> [PROBLEM TO WORK ON] Write the next part of Bombardier's rebuttal to the Globe article about the business jet sale, starting after its final sentence.
------ SUPPLIED PASSAGE ------
In this article, Globe reporter Mark MacKinnon – who has been previously called out by Canada’s National News Media Council for failing to meet basic journalism standards in his reporting of our company – suggests that newly “leaked” records from a now defunct Lithuanian Bank  show a “tie” between a Russian tax fraud scheme and a decade old business jet sale. MacKinnon further suggests that this apparent connection implies flaws in our due diligence process. 

Putting aside the absurd standard of perfect hindsight, to which the Globe attempts to hold Bombardier, readers are deprived of critical information and context necessary to understand the full story. So, once again we must set the record straight on behalf of our employees.

Let’s start with the fact that Bombardier conducts a robust due diligence on potential buyers of every aircraft we sell. In some cases we move forward. In others we decline. Simply put, we do what we believe is right based on the information available at that time. It is a process that has served us well while delivering more than 1700 aircraft over the past decade, and one that we continue to refine as technology advances.   

Others follow similar processes, and it should be noted that Bombardier was far from alone in conducting business with holding companies through the failed Lithuanian Bank. Others include major western banks, American Express, the World Economic Forum, a charity run by Prince Charles, and even the late pop star Prince and the Chelsea football team. The Globe singles out Bombardier, obviously, to make it seem as if we had some distinctive role when the truth is that these commercial transactions were widespread.
------ INPUT DATA ------
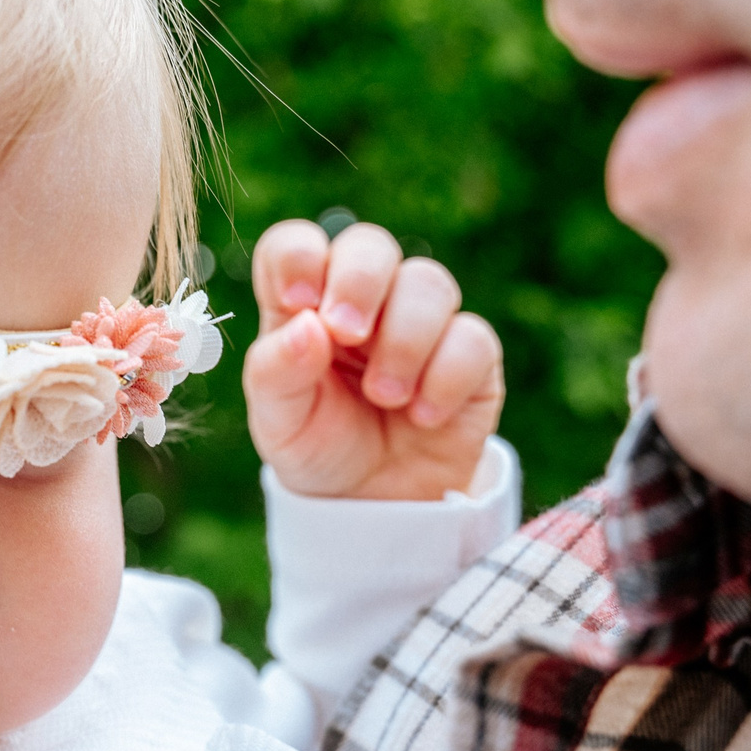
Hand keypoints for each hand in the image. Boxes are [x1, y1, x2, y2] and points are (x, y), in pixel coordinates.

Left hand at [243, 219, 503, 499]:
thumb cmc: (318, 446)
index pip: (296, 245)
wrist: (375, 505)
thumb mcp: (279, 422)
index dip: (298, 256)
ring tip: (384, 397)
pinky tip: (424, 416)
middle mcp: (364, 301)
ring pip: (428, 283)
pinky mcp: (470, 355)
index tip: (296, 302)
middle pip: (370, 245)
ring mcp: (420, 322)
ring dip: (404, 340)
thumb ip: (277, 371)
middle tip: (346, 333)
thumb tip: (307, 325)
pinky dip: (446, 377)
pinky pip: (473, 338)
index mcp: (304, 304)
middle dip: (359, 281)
------
------ INPUT DATA ------
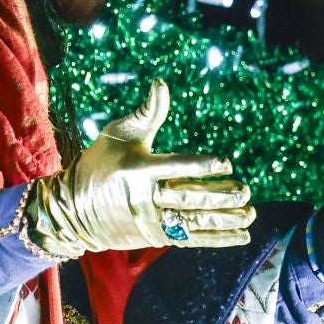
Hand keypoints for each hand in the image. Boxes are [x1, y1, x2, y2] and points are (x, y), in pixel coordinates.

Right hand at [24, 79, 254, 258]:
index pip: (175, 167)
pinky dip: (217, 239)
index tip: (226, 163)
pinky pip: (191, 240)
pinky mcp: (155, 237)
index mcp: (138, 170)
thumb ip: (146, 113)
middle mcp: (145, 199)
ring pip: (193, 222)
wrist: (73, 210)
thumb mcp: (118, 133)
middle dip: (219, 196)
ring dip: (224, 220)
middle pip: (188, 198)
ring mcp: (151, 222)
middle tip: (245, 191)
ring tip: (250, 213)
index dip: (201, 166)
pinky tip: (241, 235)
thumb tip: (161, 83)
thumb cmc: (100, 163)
------
------ INPUT DATA ------
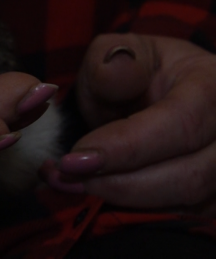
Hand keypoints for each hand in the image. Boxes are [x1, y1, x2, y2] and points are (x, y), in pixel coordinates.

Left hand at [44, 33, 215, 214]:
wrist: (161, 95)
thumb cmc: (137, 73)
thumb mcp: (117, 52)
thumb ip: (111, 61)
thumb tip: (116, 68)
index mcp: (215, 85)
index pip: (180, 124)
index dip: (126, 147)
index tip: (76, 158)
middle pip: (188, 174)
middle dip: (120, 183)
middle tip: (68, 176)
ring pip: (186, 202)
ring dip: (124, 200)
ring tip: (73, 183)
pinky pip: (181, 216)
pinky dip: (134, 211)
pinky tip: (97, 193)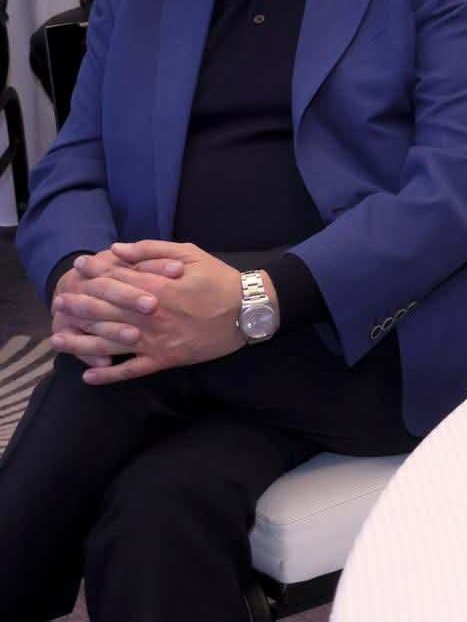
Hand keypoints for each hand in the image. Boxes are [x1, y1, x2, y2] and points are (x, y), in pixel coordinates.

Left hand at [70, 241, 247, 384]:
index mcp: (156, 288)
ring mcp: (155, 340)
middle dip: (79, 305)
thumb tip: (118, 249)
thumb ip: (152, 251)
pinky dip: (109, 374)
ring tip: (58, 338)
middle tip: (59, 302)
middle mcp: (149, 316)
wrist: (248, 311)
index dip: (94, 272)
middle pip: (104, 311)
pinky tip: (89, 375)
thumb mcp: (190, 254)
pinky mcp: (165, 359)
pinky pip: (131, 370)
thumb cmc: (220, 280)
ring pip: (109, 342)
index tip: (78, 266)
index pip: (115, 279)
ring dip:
------
> [ANSWER BELOW]
Readers should look at how more honest media outlets describe the transactions behind the “leaked” banking records.  For example, The Guardian states thatThere is no suggestion that end recipients of the funds were aware of the origin of the source money, which arrived via a disguised route. However, the [leaked] documents indicate that criminal and legitimate money may have been mixed together, making it impossible to trace the origin source, before passing through screen companies into the global banking system.

Even the source that provided these records to the Globe’s reporter, an investigative outlet called OCCRP, cautions that “the very purpose of such systems is to obscure the ownership of money that goes through them” and warns that the material must be viewed in that light. But the Globe blew right through those caveats in its blind zeal to malign us.

The crucial point here is that even the best oversight systems and safeguards aren’t 100% fail-proof. That perspective is essential because when bad actors go to extreme lengths to conceal their misdeeds, the fault belongs with the bad actor, not the businesses that are misled. When banks or insurers advertise in the Globe, for example, is the paper at fault if one of those firms is later accused of wrongdoing?

This missing context is what makes the Globe’s pretend outrage so troubling.

At a time when the hardworking women and men at Bombardier Business Aircraft are achieving remarkable new heights, here’s hoping the press can start aiming a little higher too.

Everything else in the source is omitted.